Canadian home sales sprang to life in May, coming in 4.8 per cent higher than a year earlier, according to data released by the Canadian Real Estate Association on Monday.
Poor weather caused a slow start to the all-important spring home-selling season this year, but the market showed significant momentum last month.
The number of existing homes that changed hands over the Multiple Listing Service rose 5.9 per cent from April on a seasonally-adjusted basis, CREA said. That is the highest month-to-month increase in almost four years. It is the fourth consecutive increase in sales from the prior month, after five months in which sales kept dropping.
The numbers surpassed what economists had been expecting based on preliminary May data that had been released by some local real estate boards across the country (the real estate boards and CREA represent realtors and track sales that occur over the MLS).
Bank of Montreal economist Benjamin Reitzes was watching for sales to climb 2.5 per cent year-over year. And even that would have been a strong showing.
“The housing market remains remarkably resilient,” he wrote in a research note before the data was released. “Not coincidentally, mortgage rates have fallen once again, with sub-3 per cent rates on offer.
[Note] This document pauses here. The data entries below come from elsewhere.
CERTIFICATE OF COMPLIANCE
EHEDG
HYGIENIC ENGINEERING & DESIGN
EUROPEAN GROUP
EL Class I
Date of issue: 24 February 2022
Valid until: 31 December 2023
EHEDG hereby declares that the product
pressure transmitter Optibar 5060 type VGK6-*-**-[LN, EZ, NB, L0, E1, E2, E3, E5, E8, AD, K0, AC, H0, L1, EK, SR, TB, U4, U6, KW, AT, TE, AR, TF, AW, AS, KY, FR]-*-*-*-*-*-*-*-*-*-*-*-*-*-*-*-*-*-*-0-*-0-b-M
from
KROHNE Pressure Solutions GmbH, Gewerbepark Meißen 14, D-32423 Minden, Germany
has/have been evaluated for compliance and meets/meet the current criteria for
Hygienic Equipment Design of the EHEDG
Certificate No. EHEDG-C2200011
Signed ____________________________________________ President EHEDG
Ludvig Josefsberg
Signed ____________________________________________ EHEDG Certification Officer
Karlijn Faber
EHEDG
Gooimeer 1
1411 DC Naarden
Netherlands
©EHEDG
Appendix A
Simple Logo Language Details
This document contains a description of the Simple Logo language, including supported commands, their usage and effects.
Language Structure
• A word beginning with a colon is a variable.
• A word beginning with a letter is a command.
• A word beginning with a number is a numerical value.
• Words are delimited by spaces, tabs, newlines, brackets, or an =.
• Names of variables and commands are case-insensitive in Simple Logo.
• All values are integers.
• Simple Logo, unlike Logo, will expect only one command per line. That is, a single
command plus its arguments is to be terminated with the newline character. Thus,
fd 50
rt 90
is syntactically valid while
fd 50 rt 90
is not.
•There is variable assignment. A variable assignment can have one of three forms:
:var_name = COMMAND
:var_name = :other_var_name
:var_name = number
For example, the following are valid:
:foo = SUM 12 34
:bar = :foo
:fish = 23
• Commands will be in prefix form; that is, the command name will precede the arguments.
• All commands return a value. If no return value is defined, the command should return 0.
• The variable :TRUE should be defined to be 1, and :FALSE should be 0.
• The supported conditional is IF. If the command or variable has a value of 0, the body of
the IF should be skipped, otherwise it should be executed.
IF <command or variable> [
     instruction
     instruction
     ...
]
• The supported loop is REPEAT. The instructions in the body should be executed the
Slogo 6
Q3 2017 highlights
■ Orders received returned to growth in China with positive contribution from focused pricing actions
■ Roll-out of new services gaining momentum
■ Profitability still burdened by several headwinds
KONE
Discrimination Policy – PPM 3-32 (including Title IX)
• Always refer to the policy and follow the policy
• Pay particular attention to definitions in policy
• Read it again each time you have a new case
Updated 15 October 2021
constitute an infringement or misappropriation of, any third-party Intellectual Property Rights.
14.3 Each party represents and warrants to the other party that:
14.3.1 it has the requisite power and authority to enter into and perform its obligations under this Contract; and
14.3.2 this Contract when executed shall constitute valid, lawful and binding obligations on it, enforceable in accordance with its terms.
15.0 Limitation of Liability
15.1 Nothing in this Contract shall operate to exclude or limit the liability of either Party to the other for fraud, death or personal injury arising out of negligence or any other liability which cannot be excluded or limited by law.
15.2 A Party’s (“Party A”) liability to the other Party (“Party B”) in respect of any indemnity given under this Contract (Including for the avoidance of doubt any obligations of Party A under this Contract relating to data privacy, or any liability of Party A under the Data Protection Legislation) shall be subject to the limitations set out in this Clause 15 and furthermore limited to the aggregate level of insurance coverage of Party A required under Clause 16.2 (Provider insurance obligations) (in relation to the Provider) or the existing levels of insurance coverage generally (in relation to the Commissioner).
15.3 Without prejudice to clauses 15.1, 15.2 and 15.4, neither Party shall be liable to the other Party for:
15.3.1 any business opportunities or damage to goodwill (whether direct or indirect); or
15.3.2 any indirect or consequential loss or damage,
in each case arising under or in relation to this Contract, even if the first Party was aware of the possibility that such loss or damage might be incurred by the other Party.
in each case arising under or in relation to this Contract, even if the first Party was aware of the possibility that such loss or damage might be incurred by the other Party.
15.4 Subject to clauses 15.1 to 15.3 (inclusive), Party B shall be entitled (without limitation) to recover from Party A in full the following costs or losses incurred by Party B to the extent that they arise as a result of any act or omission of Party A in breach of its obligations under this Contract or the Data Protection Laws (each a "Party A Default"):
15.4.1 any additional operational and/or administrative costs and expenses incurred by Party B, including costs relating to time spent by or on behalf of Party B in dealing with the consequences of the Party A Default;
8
“Indeed, as long as rates remain at rock-bottom levels, housing isn’t like to weaken much, if at all.”
CREA suggested that the large number of sales in May is largely making up for weaker activity in the prior months, and it doesn’t expect the momentum to last.
It updated its annual forecast and said it is now expecting 463,400 homes to change hands this year. That’s actually down from its forecast in March, when it said it expected 463,700 sales.
On the other hand, it now expects prices to climb further. It predicts that the national average home price will rise 5.7 per cent this year to $404,300. In March it was forecasting a 3.8 per cent increase to $397,000.
The national average sales price was up 7.1 per cent in May from a year earlier. Averages can be distorted, for instance by a higher level of sales in a pricey neighbourhood. The MLS Home Price Index, which seeks to be a more apples-to-apples comparison of prices, was up 5 per cent.